When I switched over to Neverwinter as my main gaming focus, the way they had the classes be able to handle tanking and/or healing was the most fun I'd ever had playing in PUGs. I could pop onto my haste cleric, keep everyone alive while also boosting them and put out play damage solo. Paladin? Same idea, only the team wouldn't get hit much if at all. The fighter class was essentially pure tank, and good at it, but not as much fun as paladin for me.
I had more fun playing supports, heals and tanks than I ever did on DPS. It didn't hurt that, on the games I played, I was great at tanking and healing. Enough so that my guilds/alliances would plan events around my schedule, even when the people were on the other side of the planet. Even on Shaiya, which was totally pay to win, I could out heal and out tank players that dumped tons of cash into it.

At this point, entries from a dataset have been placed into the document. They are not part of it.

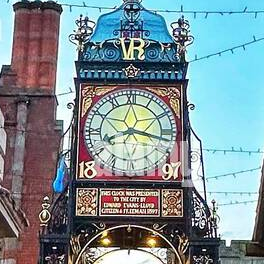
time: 8:16
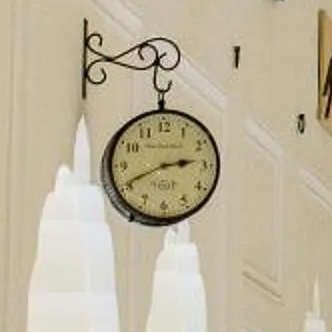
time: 2:40
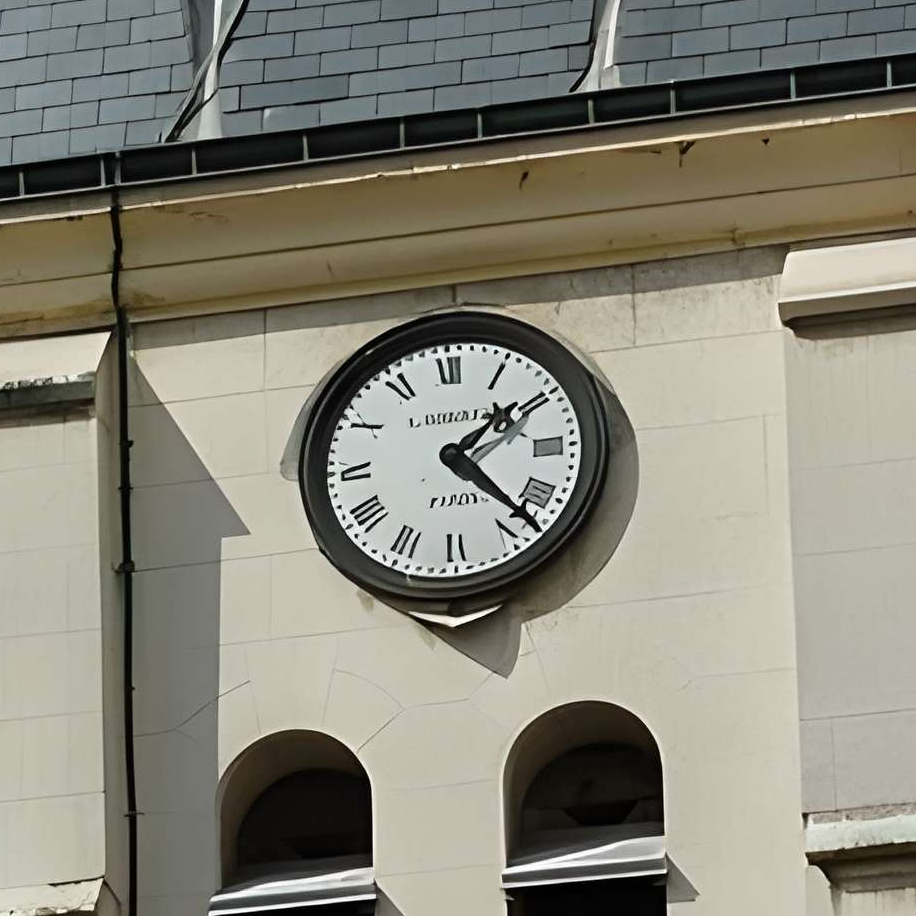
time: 1:22
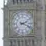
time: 2:18
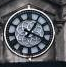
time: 1:18
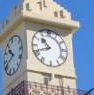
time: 10:41
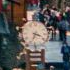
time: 3:33
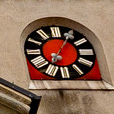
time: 7:05
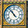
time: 10:53
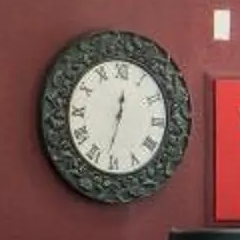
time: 12:32
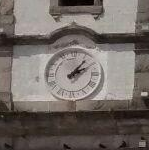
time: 2:06
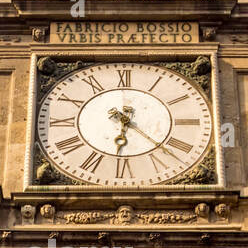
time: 6:21
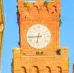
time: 6:43
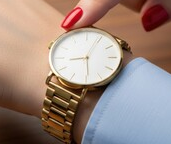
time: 9:04
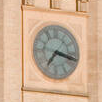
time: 7:17
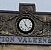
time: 11:23
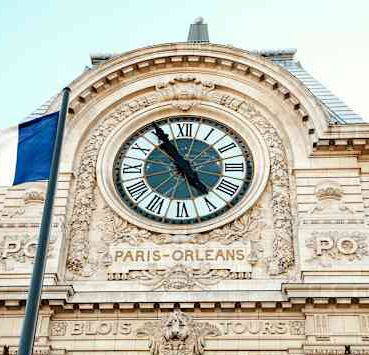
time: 4:54
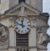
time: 11:48
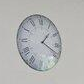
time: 1:18
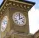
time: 2:00
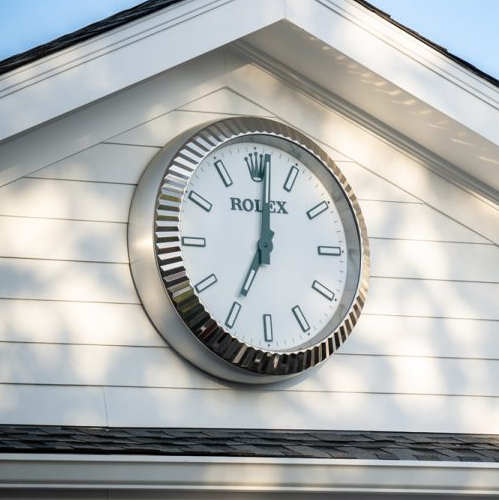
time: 7:01
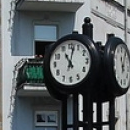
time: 11:02
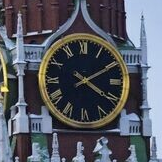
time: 4:10
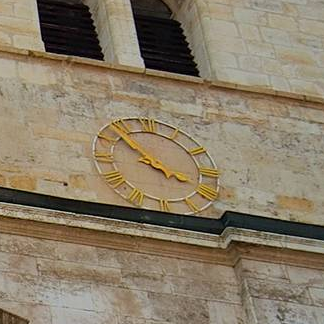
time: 3:52
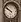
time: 9:50
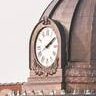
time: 2:09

I miss it sometimes, but I'd have to rebuild my gaming PC to be able to play neverwinter now, because no way am I starting completely over on the ps5 with a controller that makes it much harder to play those classes. And none of the console based MMOs really entice me currently.
Honestly, this just highlights how badly thought out the gameplay is for non-dps classes in a lot of games. So often, both the healer and tank are left as second-class citizens, as all the emphasis is put on killing enemies. For example, in Overwatch, while tanks and healers were effective, there was little depth and little reward in the role compared to DPS characters. Orisa was a dps who couldn't leave the objective and had to hit 'e' on the ground every few seconds. Mercy just followed someone around, with little agency of their own. Compare that with, for example, Junkrat, where you were encouraged to be flying around the map, bouncing grenades off walls to make yourself near impossible to hit while still killing dozens of enemies. Theres both more depth, and more frequent, significant gratification. This is a big part of why I like Dota - supports (tanks aren't really a thing in the same sense) have a whole separate game they tend to be playing to manipulate the map in their favour, and can still impact fights with a plethora of significant abilities that are flashy and impactful in their own right.